Monrovia Car Wash Assistant Manager Rescues Kitten from Customer’s Engine
By Terry Miller
Everyone knows cats absolutely abhor water, but recently a little kitten, who just happened to be going home from a trip to the vet, suddenly decided that shots at the veterinarian along with mom taking the car to a car wash was all too much for a kitten to take – thus truly adding insult to injury.
During what should have been a routine visit to the local drive-through car wash on the way home from getting a round of vaccinations for the family’s beloved kitten, Veronica Hahni’s son Brendan, 13, reached into Nugget’s carrier “to soothe her and keep her calm.”
Suddenly, while searching for any means of escape, Nugget managed to squirm right out of that carrier and found her way into an opening behind the gas pedal, “disappearing in two seconds flat,” according to Veronica Hahni.
Completely beside himself, Brendan kept shouting that the kitten was “inside the car” which didn’t concern Mom Veronica terribly since they weren’t planning to open any doors or windows until they got home.
Increasingly panicked, her son convinced her that the kitten was, in fact, somehow inside the engine compartment and not the cab. Not knowing where she was in the undercarriage, Hahni wouldn’t drive another inch, much to the contempt of the drivers in line behind her.

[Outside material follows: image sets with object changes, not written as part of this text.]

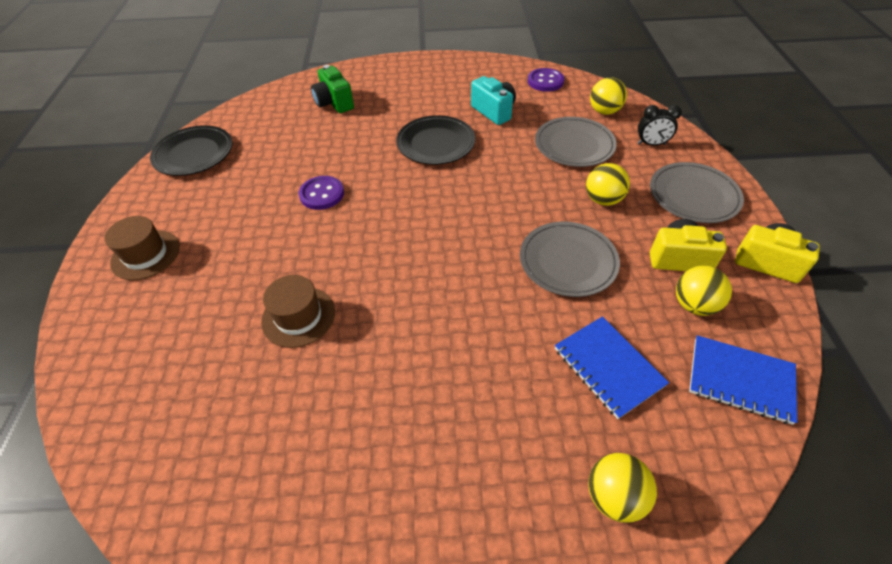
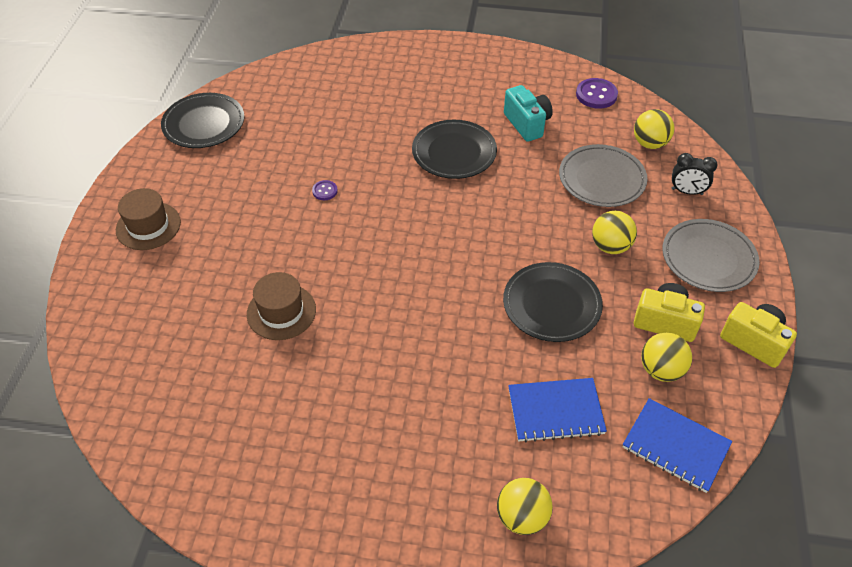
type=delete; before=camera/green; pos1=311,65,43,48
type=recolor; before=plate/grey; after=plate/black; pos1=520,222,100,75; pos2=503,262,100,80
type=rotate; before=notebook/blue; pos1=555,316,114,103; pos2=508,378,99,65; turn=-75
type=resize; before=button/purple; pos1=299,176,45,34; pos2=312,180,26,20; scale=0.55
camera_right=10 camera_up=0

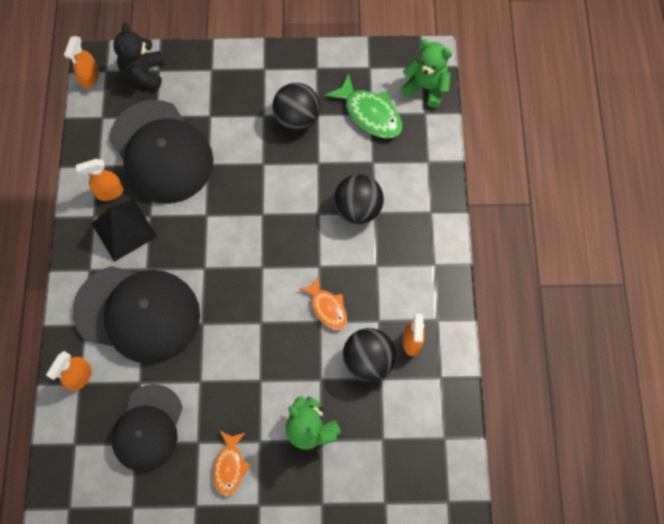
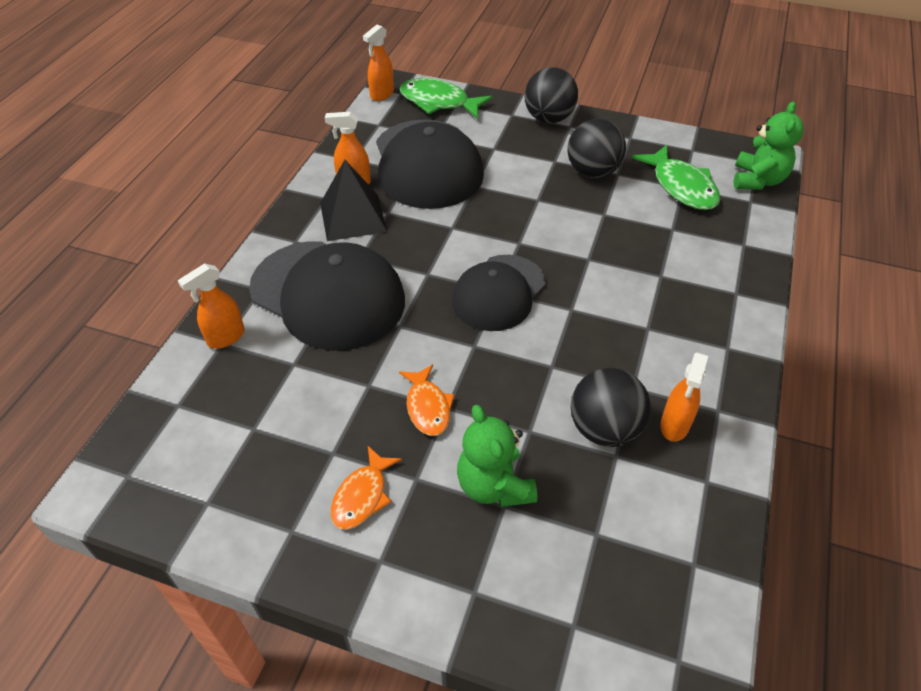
type=move; before=cap/black; pos1=111,384,72,88; pos2=452,255,94,76
type=move; before=fish/orange; pos1=299,276,48,54; pos2=399,364,56,72
type=move; before=ball/black; pos1=334,174,50,50; pos2=524,67,54,56
type=replace; before=teddy bear/black; after=fish/green; pos1=113,23,51,67; pos2=399,78,94,41
type=rotate; before=teddy bear/green; pos1=401,39,51,69; pos2=734,101,70,89; turn=60
camera_right=20 camera_up=-20

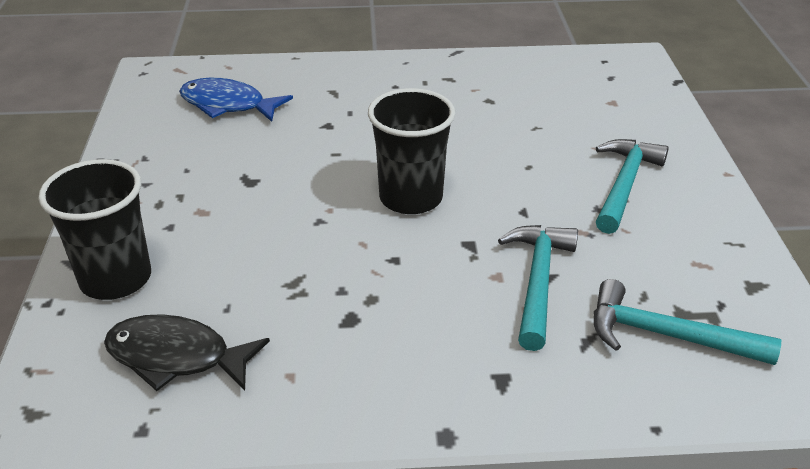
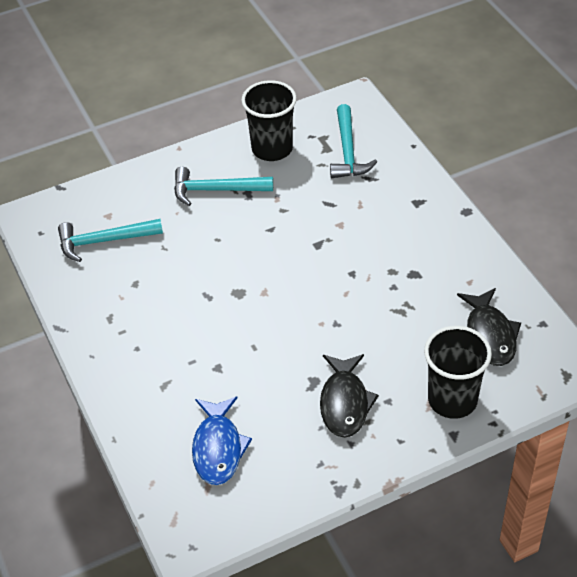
type=insert; after=fish/black; pos2=320,354,59,84
type=move; before=cup/black; pos1=368,88,87,126; pos2=241,80,56,81
type=move; before=hammer/turquoise; pos1=498,225,80,126; pos2=58,219,105,43
camera_right=-110 camera_up=10

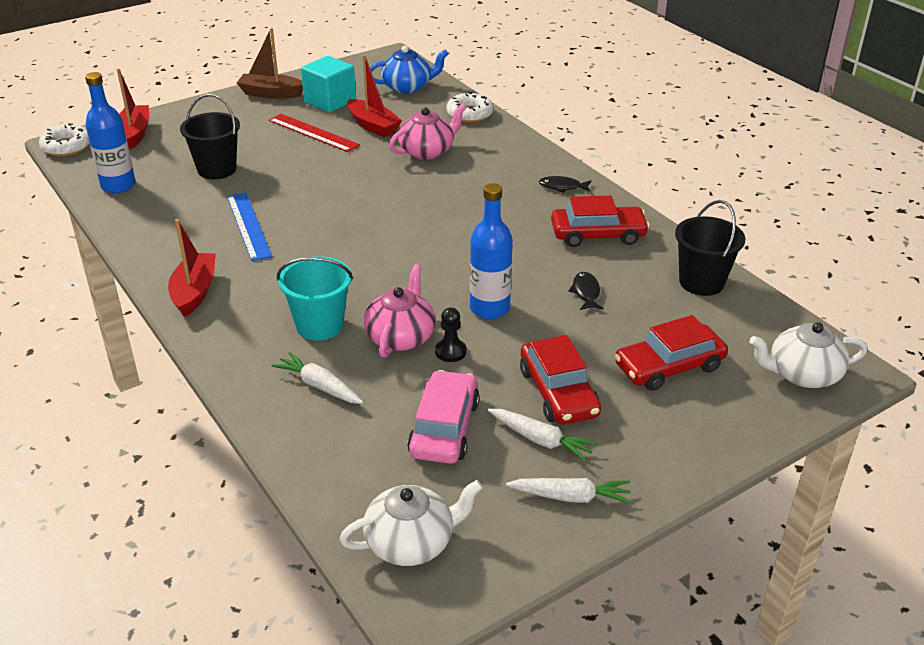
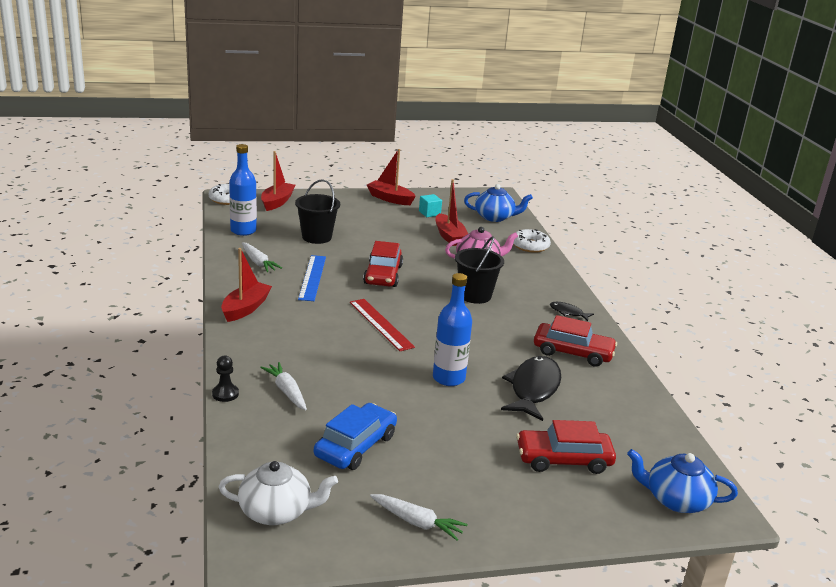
type=delete; before=bucket/turquoise; pos1=277,256,76,85
type=delete; before=teapot/pink; pos1=364,264,72,93
type=move; before=ruler/red; pos1=269,114,91,38; pos2=350,299,65,52
type=move; before=pawn/black; pos1=435,307,32,55; pos2=212,356,27,46
type=move; before=carrot/white; pos1=488,409,110,53; pos2=242,242,40,30
type=move; before=car/red; pos1=520,335,81,90; pos2=363,241,40,46
type=move; before=bucket/black; pos1=675,200,71,96; pos2=455,236,49,68
type=recolor; before=boat/brown; after=boat/red; pos1=237,28,66,71; pos2=367,149,49,56
type=recolor; before=car/pink; after=car/blue; pos1=407,370,73,94; pos2=314,403,83,67
type=recolor; before=teapot/white; after=teapot/blue; pos1=750,322,118,66; pos2=627,449,111,64
type=resize; before=cube/turquoise; pos1=301,56,55,56; pos2=419,194,23,23; scale=0.56
type=resize; before=fish/black; pos1=569,272,35,38; pos2=501,356,60,65; scale=2.09
camera_right=20 camera_up=-10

With an attendant’s help, the distraught family eventually rolled the car forward but still no sign of Nugget anywhere. The attendant, understandably, was quite sure she had dropped through the undercarriage and perhaps ran away into the bushes.
As any cat lover will tell you, that seems logical but when cats are frightened they tend to hide in the nearest safe and warm space which in this particular case was an engine.
Refusing to drive any further for risk of harming the young female feline the assistant manager of Fast5Xpress, Cameron Harrington, who was “the super hero albeit missing his cape but indeed with his superpowers intact,” believed Brendan when he said he thought he could see a tiny tuft of hair behind the gas pedal.
It’s important to note here that Harrington, who just happens to be allergic to cats, donned a pair of gloves and boldly went in for the rescue by the firewall. Harrington climbed in there and worked and worked to pry off the plastic molding under the steering wheel. It seemed fruitless but Harrington calmly and quietly continued to pry at that molding until out came two tiny paws.
“I jumped in and we wrangled the rest of her out of there, almost none-the-worse-for-wear. Four months old and already down two of her nine lives: one for spending her earliest days with the black widows in our woodpile [and] one for her auto escapades. We may need new naming options at this point,” Veronica Hahni quipped.
“Thankfully not every Saturday ends with me crying at the car wash and hugging the manager,” Hahni told Monrovia Weekly on Tuesday.
As a paw note (if you’ll pardon the pun), it is only fitting that this cat’s veterinarian is Dr. Demotor.